WHAT TO PRODUCE:
Wherever a picture appears, leave it out; set down everything else in the records exactly.

GIVEN INFORMATION section start

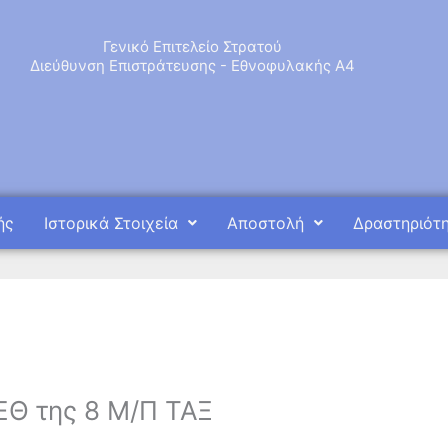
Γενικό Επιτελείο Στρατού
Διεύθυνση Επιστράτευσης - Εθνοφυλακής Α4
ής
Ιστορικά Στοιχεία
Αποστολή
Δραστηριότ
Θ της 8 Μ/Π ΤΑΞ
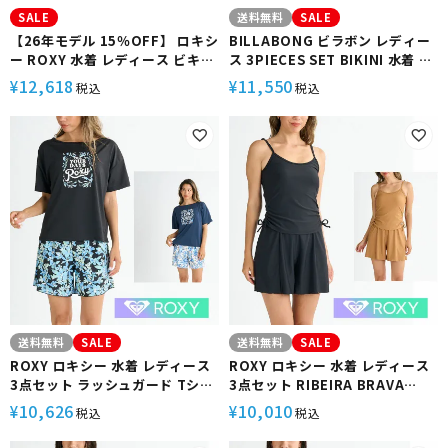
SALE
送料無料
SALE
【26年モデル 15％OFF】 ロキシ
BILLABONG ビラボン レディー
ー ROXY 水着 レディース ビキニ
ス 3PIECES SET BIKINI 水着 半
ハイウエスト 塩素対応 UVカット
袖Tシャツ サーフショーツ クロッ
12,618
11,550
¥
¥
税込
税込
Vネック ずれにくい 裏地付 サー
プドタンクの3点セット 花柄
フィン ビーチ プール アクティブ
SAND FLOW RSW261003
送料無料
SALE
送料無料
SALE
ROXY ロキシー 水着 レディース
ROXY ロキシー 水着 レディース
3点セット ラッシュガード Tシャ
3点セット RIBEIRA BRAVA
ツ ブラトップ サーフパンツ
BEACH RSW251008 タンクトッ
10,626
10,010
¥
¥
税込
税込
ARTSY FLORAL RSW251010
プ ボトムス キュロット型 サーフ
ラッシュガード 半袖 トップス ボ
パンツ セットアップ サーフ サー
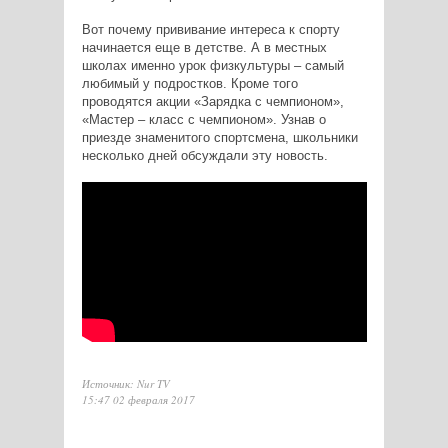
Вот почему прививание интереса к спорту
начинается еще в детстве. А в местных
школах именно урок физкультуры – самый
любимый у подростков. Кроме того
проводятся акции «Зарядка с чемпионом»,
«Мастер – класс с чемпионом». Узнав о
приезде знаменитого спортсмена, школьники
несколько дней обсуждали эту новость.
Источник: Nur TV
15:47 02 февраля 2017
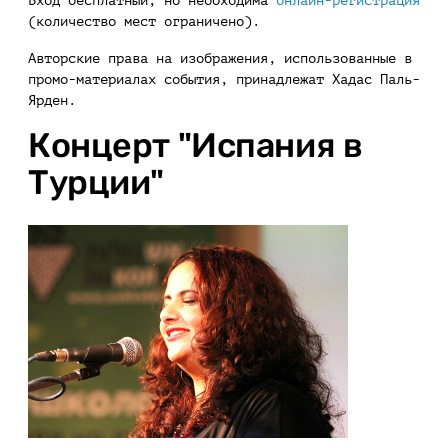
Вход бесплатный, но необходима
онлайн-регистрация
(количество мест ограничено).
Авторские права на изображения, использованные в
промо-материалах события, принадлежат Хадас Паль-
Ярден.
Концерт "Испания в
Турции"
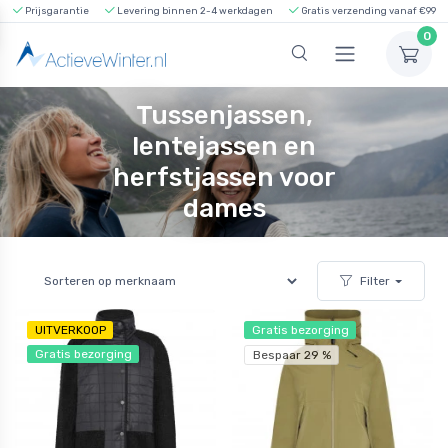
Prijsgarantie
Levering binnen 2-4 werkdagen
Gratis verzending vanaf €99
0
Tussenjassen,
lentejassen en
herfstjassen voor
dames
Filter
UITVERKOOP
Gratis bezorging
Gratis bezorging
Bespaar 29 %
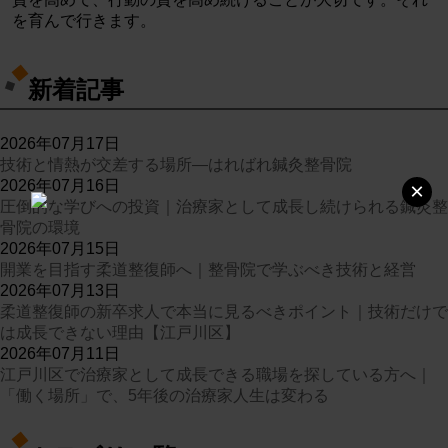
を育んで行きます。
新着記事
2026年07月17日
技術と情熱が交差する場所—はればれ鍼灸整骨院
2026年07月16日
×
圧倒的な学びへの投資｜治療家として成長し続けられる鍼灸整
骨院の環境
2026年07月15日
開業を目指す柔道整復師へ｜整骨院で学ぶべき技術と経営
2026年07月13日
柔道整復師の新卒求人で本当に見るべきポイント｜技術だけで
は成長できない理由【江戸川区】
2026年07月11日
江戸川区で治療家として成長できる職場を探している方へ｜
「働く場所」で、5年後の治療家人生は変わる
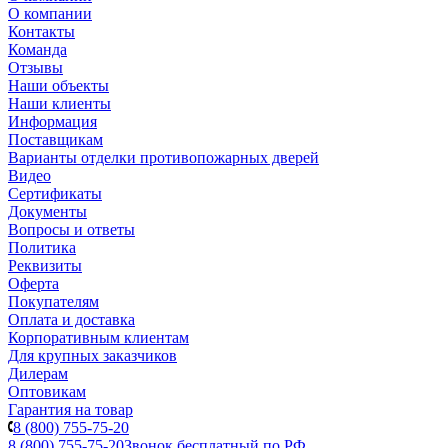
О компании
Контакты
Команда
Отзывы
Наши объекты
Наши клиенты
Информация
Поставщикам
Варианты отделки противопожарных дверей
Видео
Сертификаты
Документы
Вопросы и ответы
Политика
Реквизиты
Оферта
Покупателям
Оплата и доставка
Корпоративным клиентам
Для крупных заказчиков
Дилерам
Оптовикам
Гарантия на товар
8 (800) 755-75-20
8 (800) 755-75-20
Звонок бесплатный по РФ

GIVEN INFORMATION section end

TASK OUTPUT:
Γενικό Επιτελείο Στρατού
Διεύθυνση Επιστράτευσης - Εθνοφυλακής Α4
ής
Ιστορικά Στοιχεία
Αποστολή
Δραστηριότ
Θ της 8 Μ/Π ΤΑΞ
SALE
送料無料
SALE
【26年モデル 15％OFF】 ロキシ
BILLABONG ビラボン レディー
ー ROXY 水着 レディース ビキニ
ス 3PIECES SET BIKINI 水着 半
ハイウエスト 塩素対応 UVカット
袖Tシャツ サーフショーツ クロッ
12,618
11,550
¥
¥
税込
税込
Vネック ずれにくい 裏地付 サー
プドタンクの3点セット 花柄
フィン ビーチ プール アクティブ
SAND FLOW RSW261003
送料無料
SALE
送料無料
SALE
ROXY ロキシー 水着 レディース
ROXY ロキシー 水着 レディース
3点セット ラッシュガード Tシャ
3点セット RIBEIRA BRAVA
ツ ブラトップ サーフパンツ
BEACH RSW251008 タンクトッ
10,626
10,010
¥
¥
税込
税込
ARTSY FLORAL RSW251010
プ ボトムス キュロット型 サーフ
ラッシュガード 半袖 トップス ボ
パンツ セットアップ サーフ サー
Вот почему прививание интереса к спорту
начинается еще в детстве. А в местных
школах именно урок физкультуры – самый
любимый у подростков. Кроме того
проводятся акции «Зарядка с чемпионом»,
«Мастер – класс с чемпионом». Узнав о
приезде знаменитого спортсмена, школьники
несколько дней обсуждали эту новость.
Источник: Nur TV
15:47 02 февраля 2017
Вход бесплатный, но необходима
онлайн-регистрация
(количество мест ограничено).
Авторские права на изображения, использованные в
промо-материалах события, принадлежат Хадас Паль-
Ярден.
Концерт "Испания в
Турции"
Prijsgarantie
Levering binnen 2-4 werkdagen
Gratis verzending vanaf €99
0
Tussenjassen,
lentejassen en
herfstjassen voor
dames
Filter
UITVERKOOP
Gratis bezorging
Gratis bezorging
Bespaar 29 %
を育んで行きます。
新着記事
2026年07月17日
技術と情熱が交差する場所—はればれ鍼灸整骨院
2026年07月16日
×
圧倒的な学びへの投資｜治療家として成長し続けられる鍼灸整
骨院の環境
2026年07月15日
開業を目指す柔道整復師へ｜整骨院で学ぶべき技術と経営
2026年07月13日
柔道整復師の新卒求人で本当に見るべきポイント｜技術だけで
は成長できない理由【江戸川区】
2026年07月11日
江戸川区で治療家として成長できる職場を探している方へ｜
「働く場所」で、5年後の治療家人生は変わる
О компании
Контакты
Команда
Отзывы
Наши объекты
Наши клиенты
Информация
Поставщикам
Варианты отделки противопожарных дверей
Видео
Сертификаты
Документы
Вопросы и ответы
Политика
Реквизиты
Оферта
Покупателям
Оплата и доставка
Корпоративным клиентам
Для крупных заказчиков
Дилерам
Оптовикам
Гарантия на товар
8 (800) 755-75-20
8 (800) 755-75-20
Звонок бесплатный по РФ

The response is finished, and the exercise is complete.